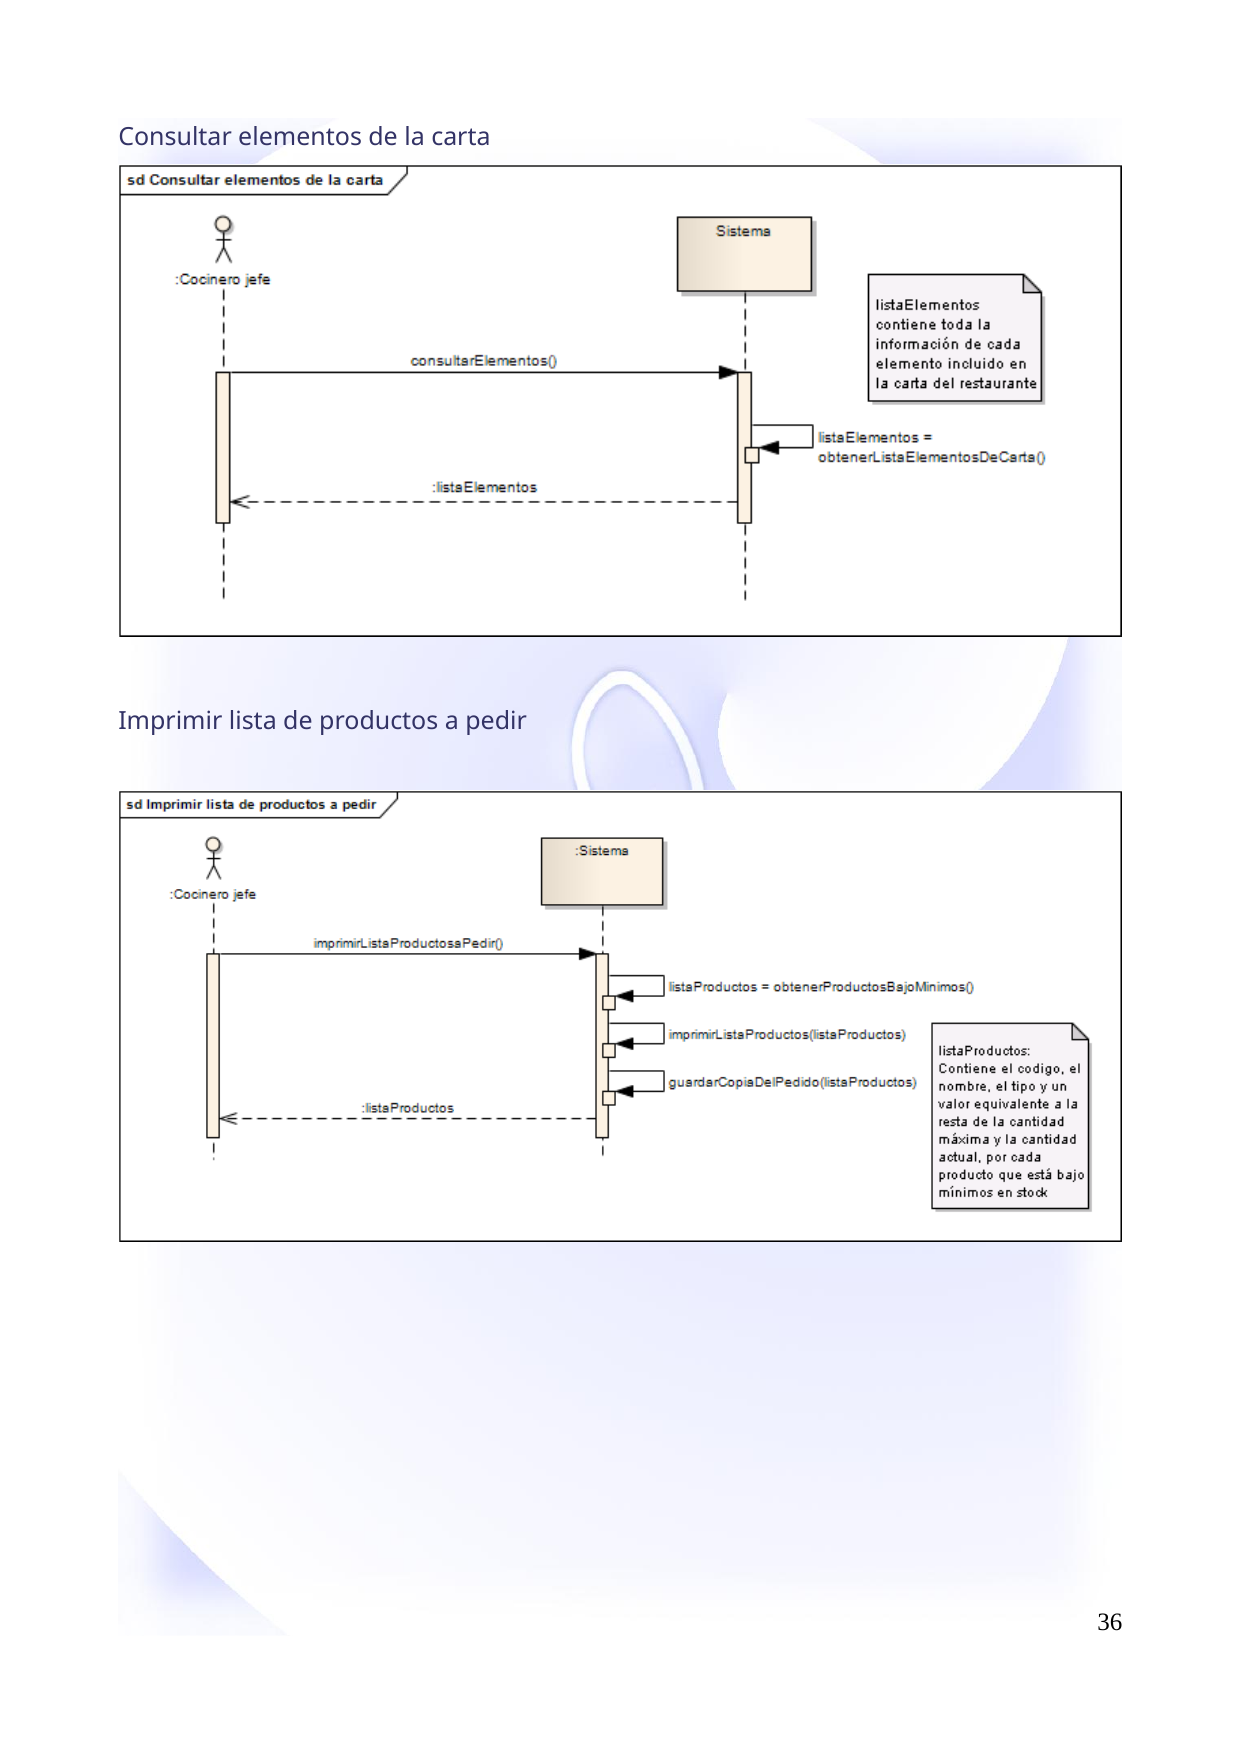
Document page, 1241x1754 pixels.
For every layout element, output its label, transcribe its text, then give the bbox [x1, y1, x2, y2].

picture [118, 152, 1122, 703]
picture [118, 737, 1122, 1636]
subtitle Consultar elementos de la carta [118, 118, 1122, 152]
subtitle Imprimir lista de productos a pedir [118, 703, 1122, 737]
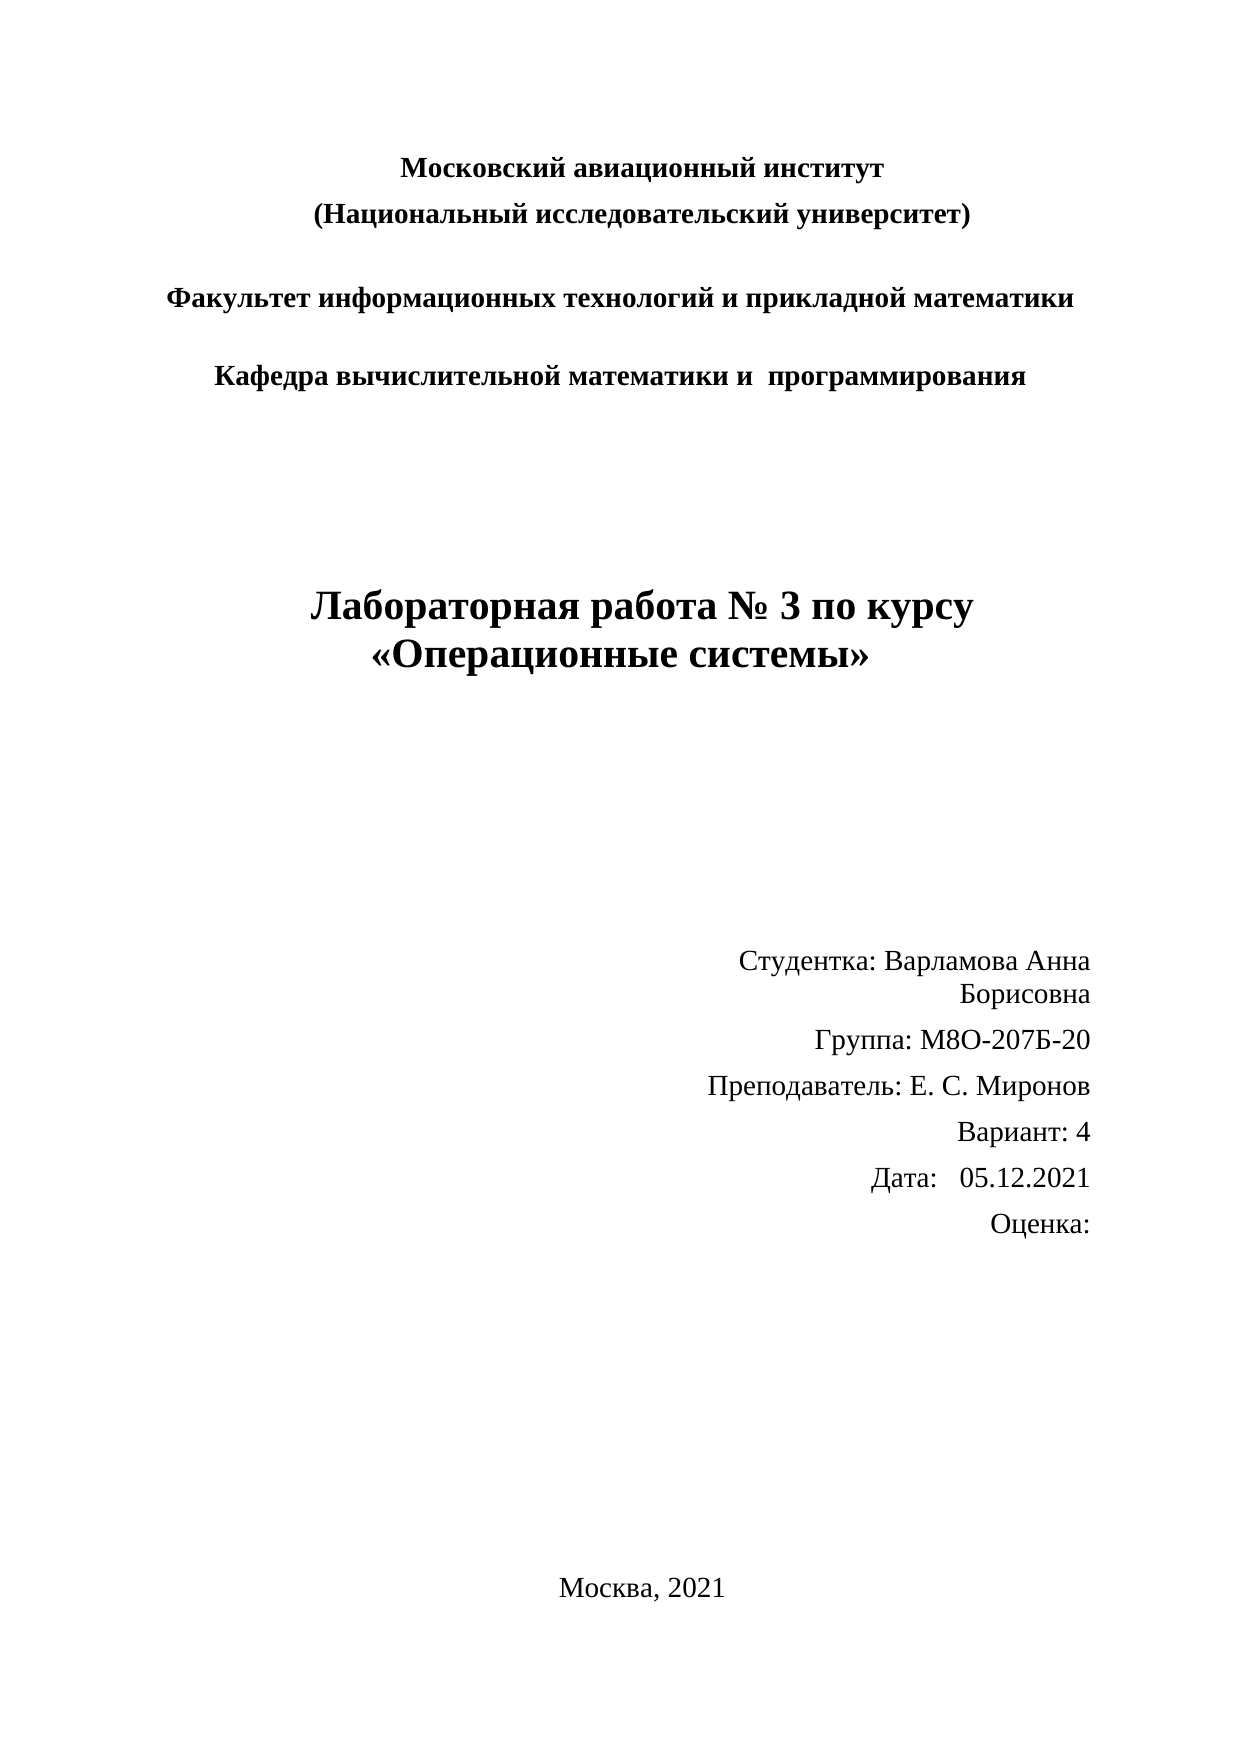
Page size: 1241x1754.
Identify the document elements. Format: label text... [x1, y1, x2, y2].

text Студентка: Варламова Анна Борисовна [667, 943, 1091, 1010]
text Московский авиационный институт [150, 150, 1091, 183]
text Дата: 05.12.2021 [667, 1161, 1091, 1194]
text Вариант: 4 [667, 1114, 1091, 1148]
text Оценка: [667, 1207, 1091, 1240]
text Кафедра вычислительной математики и программирования [150, 358, 1091, 391]
text Лабораторная работа № 3 по курсу «Операционные системы» [150, 580, 1091, 676]
text Преподаватель: Е. С. Миронов [667, 1068, 1091, 1102]
text Группа: М8О-207Б-20 [667, 1022, 1091, 1056]
text Факультет информационных технологий и прикладной математики [150, 281, 1091, 314]
text (Национальный исследовательский университет) [150, 196, 1091, 229]
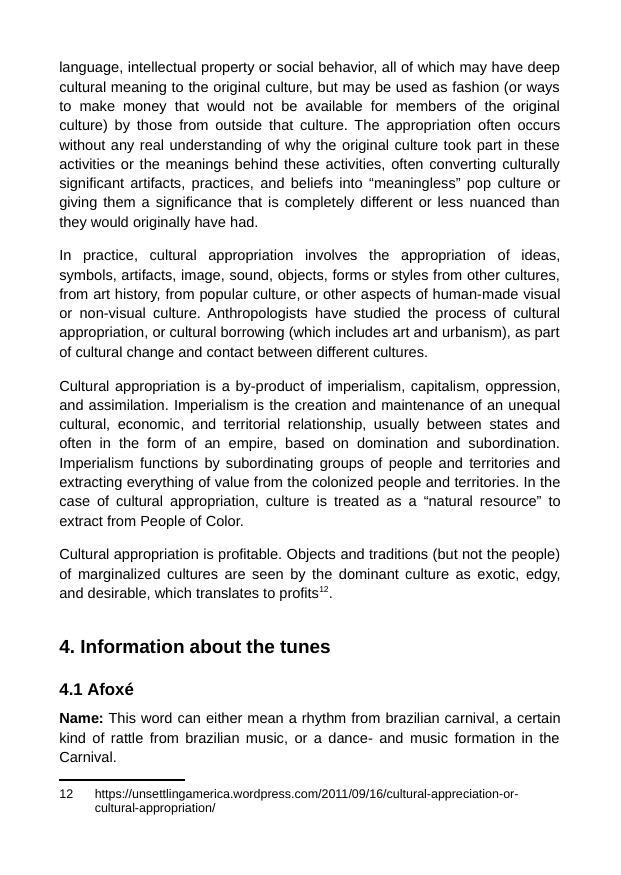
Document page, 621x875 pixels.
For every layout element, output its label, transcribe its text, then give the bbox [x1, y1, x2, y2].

text language, intellectual property or social behavior, all of which may have deep cultural meaning to the original culture, but may be used as fashion (or ways to make money that would not be available for members of the original culture) by those from outside that culture. The appropriation often occurs without any real understanding of why the original culture took part in these activities or the meanings behind these activities, often converting culturally significant artifacts, practices, and beliefs into “meaningless” pop culture or giving them a significance that is completely different or less nuanced than they would originally have had. [59, 59, 561, 230]
subtitle Afoxé [59, 679, 561, 698]
text Cultural appropriation is a by-product of imperialism, capitalism, oppression, and assimilation. Imperialism is the creation and maintenance of an unequal cultural, economic, and territorial relationship, usually between states and often in the form of an empire, based on domination and subordination. Imperialism functions by subordinating groups of people and territories and extracting everything of value from the colonized people and territories. In the case of cultural appropriation, culture is treated as a “natural resource” to extract from People of Color. [59, 377, 561, 529]
subtitle Information about the tunes [59, 636, 561, 658]
text Cultural appropriation is profitable. Objects and traditions (but not the people) of marginalized cultures are seen by the dominant culture as exotic, edgy, and desirable, which translates to profits. [59, 546, 561, 601]
text In practice, cultural appropriation involves the appropriation of ideas, symbols, artifacts, image, sound, objects, forms or styles from other cultures, from art history, from popular culture, or other aspects of human-made visual or non-visual culture. Anthropologists have studied the process of cultural appropriation, or cultural borrowing (which includes art and urbanism), as part of cultural change and contact between different cultures. [59, 247, 561, 360]
text Name: This word can either mean a rhythm from brazilian carnival, a certain kind of rattle from brazilian music, or a dance- and music formation in the Carnival. [59, 710, 561, 766]
text https://unsettlingamerica.wordpress.com/2011/09/16/cultural-appreciation-or-cultural-appropriation/ [59, 786, 561, 815]
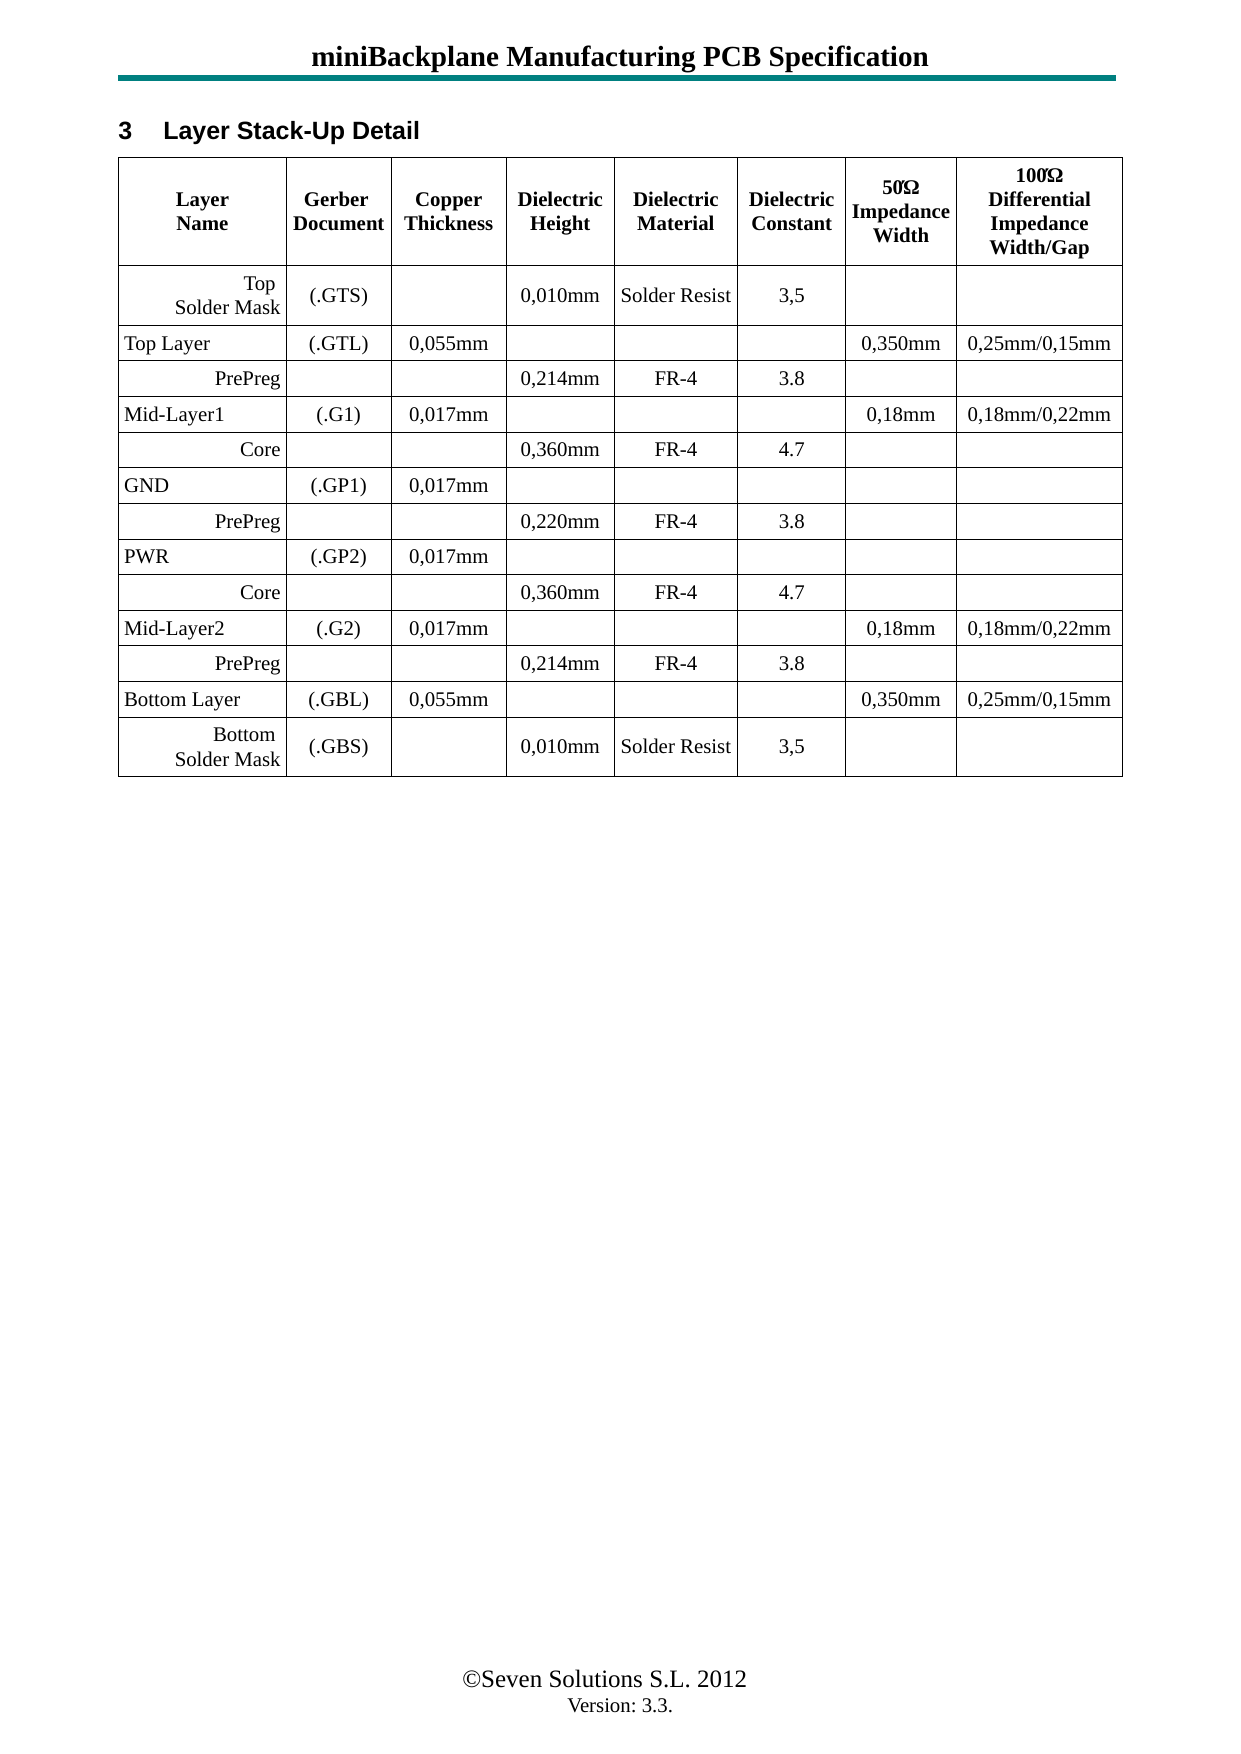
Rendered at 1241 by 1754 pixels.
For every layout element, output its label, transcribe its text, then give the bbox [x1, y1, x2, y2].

____

* [Talep]:
Yukarıdaki satırların tamamını harfi harfine aktarın; resimleri yanıta dahil etmeyin.

* [Nihai yanıt]:
Document page, 1241x1754 pixels.
For every layout element, output its label, transcribe its text, then give the bbox [x1, y1, x2, y2].

picture [118, 152, 1122, 703]
picture [118, 737, 1122, 1636]
subtitle Consultar elementos de la carta [118, 118, 1122, 152]
subtitle Imprimir lista de productos a pedir [118, 703, 1122, 737]
Page size: 1241x1754.
Identify the document elements. Format: label text... [x1, y1, x2, y2].

text Студентка: Варламова Анна Борисовна [667, 943, 1091, 1010]
text Московский авиационный институт [150, 150, 1091, 183]
text Дата: 05.12.2021 [667, 1161, 1091, 1194]
text Вариант: 4 [667, 1114, 1091, 1148]
text Оценка: [667, 1207, 1091, 1240]
text Кафедра вычислительной математики и программирования [150, 358, 1091, 391]
text Лабораторная работа № 3 по курсу «Операционные системы» [150, 580, 1091, 676]
text Преподаватель: Е. С. Миронов [667, 1068, 1091, 1102]
text Группа: М8О-207Б-20 [667, 1022, 1091, 1056]
text Факультет информационных технологий и прикладной математики [150, 281, 1091, 314]
text (Национальный исследовательский университет) [150, 196, 1091, 229]
Document page, 621x875 pixels.
For every layout element, output its label, transcribe its text, then give the bbox [x1, y1, x2, y2].

text language, intellectual property or social behavior, all of which may have deep cultural meaning to the original culture, but may be used as fashion (or ways to make money that would not be available for members of the original culture) by those from outside that culture. The appropriation often occurs without any real understanding of why the original culture took part in these activities or the meanings behind these activities, often converting culturally significant artifacts, practices, and beliefs into “meaningless” pop culture or giving them a significance that is completely different or less nuanced than they would originally have had. [59, 59, 561, 230]
subtitle Afoxé [59, 679, 561, 698]
text Cultural appropriation is a by-product of imperialism, capitalism, oppression, and assimilation. Imperialism is the creation and maintenance of an unequal cultural, economic, and territorial relationship, usually between states and often in the form of an empire, based on domination and subordination. Imperialism functions by subordinating groups of people and territories and extracting everything of value from the colonized people and territories. In the case of cultural appropriation, culture is treated as a “natural resource” to extract from People of Color. [59, 377, 561, 529]
subtitle Information about the tunes [59, 636, 561, 658]
text Cultural appropriation is profitable. Objects and traditions (but not the people) of marginalized cultures are seen by the dominant culture as exotic, edgy, and desirable, which translates to profits. [59, 546, 561, 601]
text In practice, cultural appropriation involves the appropriation of ideas, symbols, artifacts, image, sound, objects, forms or styles from other cultures, from art history, from popular culture, or other aspects of human-made visual or non-visual culture. Anthropologists have studied the process of cultural appropriation, or cultural borrowing (which includes art and urbanism), as part of cultural change and contact between different cultures. [59, 247, 561, 360]
text Name: This word can either mean a rhythm from brazilian carnival, a certain kind of rattle from brazilian music, or a dance- and music formation in the Carnival. [59, 710, 561, 766]
text https://unsettlingamerica.wordpress.com/2011/09/16/cultural-appreciation-or-cultural-appropriation/ [59, 786, 561, 815]
Rendered at 1241 by 1754 pixels.
For every layout element, output its label, transcribe its text, then give the bbox [x1, y1, x2, y2].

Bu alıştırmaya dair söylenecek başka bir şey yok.